- _Apply what you read_:
• A. Name every programming language, software package, framework, and online platform mentioned in the data drift article.
• B. Set down a passage of the data drift article word for word, beginning at the words "Data drift is" and stopping after "have new category.".
Segment Start: Extracted text
Dashboard for Data Drift Detection in Python
Change is the only constant in life - Heraclitus quote is so relevant in the Machine Learning world. The ML models that are running in the production need to be monitored. Why? Because data can change in time, leading to wrong predictions. The change in data distribution is so-called a data drift. I will show you how to build a dashboard for data drift detection in Python. I will use Evidently
Python package for detecting data drift and building a dashboard in the Jupyter Notebook. The dashboard notebook will be published as a web application with the Mercury
framework.
The web application is deployed in the Heroku cloud and accessible at data-drift-detection.herokuapp.com. The code for this article is on GitHub pplonski/data-drift-detection. The demo of the website is below:
What is data drift?
Data drift is a name for data change that can affect the Machine Learning model performance. There are different types of the drift. There can be change in target distribution. For example, you have a model that predicts house price based on the property description (number of rooms, location, etc.) but there is a change in the market and all properties prices go up. If you don't detect the drift in the target distribution and don't update the model with new targets then your model will predict too low pricies. The change in the target disribution is so-called target drift. The next type of drift is covariate drift. It is a change in the input data distribution. For example, you have a categorical feature that will start to have new category.
What to do after data drift detection?
Segment End: Extracted text
Segment Start: Given data
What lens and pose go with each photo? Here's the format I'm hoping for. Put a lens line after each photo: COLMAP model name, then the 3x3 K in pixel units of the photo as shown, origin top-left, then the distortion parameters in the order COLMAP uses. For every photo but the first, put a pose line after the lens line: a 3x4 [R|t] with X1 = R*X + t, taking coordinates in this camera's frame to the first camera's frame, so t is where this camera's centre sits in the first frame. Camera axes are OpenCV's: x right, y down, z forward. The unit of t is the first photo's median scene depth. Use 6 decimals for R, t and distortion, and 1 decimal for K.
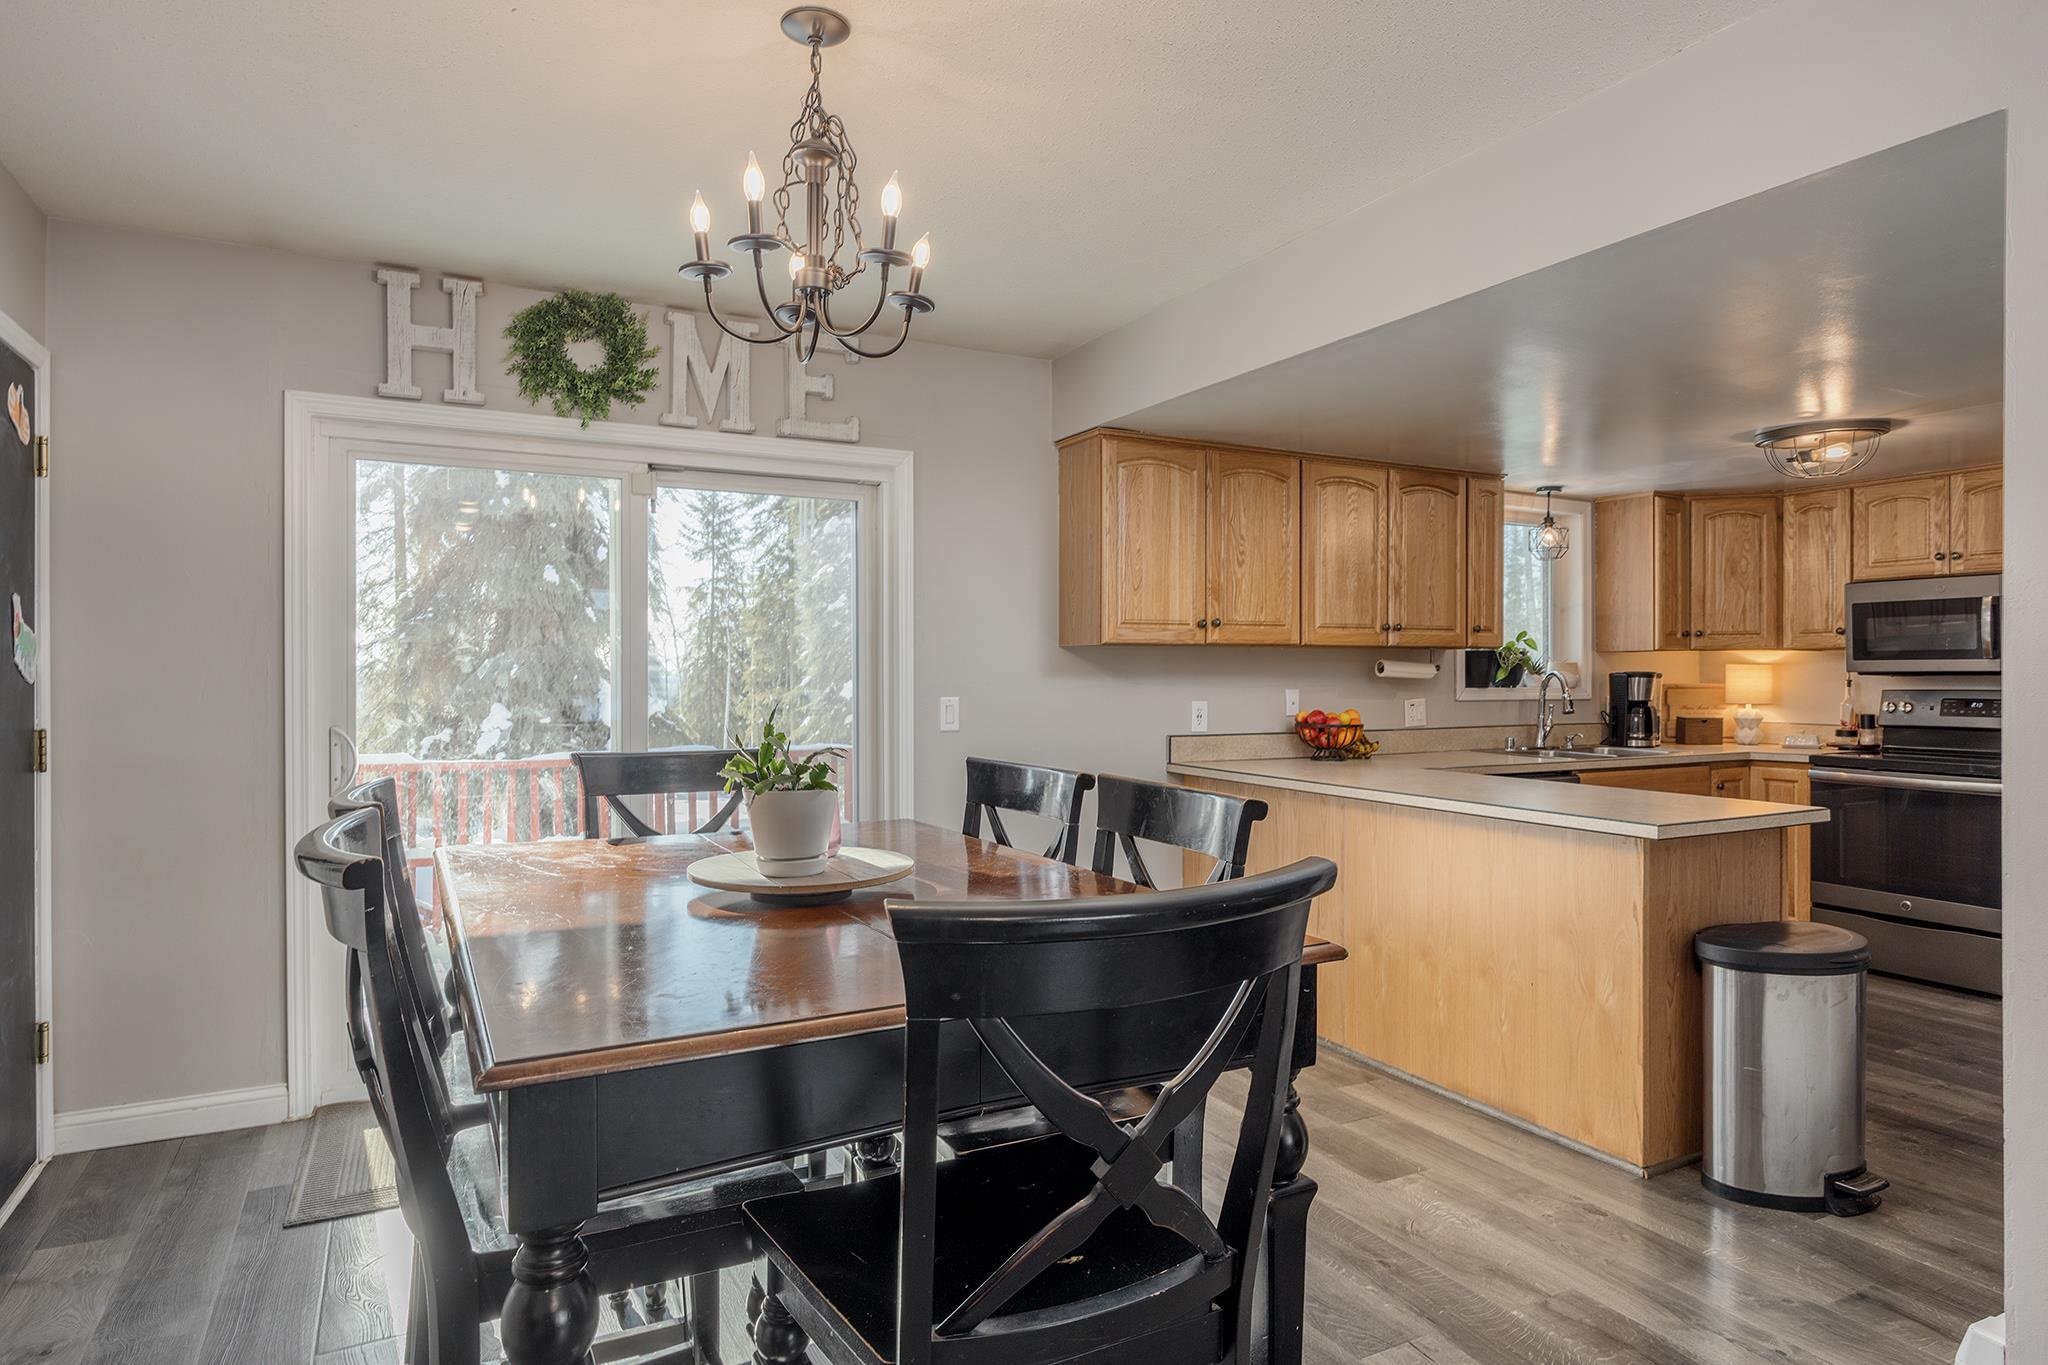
Segment End: Given data
- _Outputs for the tasks_:
• A. Python, Evidently, Jupyter Notebook, Mercury, Heroku, GitHub

• B.
Data drift is a name for data change that can affect the Machine Learning model performance. There are different types of the drift. There can be change in target distribution. For example, you have a model that predicts house price based on the property description (number of rooms, location, etc.) but there is a change in the market and all properties prices go up. If you don't detect the drift in the target distribution and don't update the model with new targets then your model will predict too low pricies. The change in the target disribution is so-called target drift. The next type of drift is covariate drift. It is a change in the input data distribution. For example, you have a categorical feature that will start to have new category.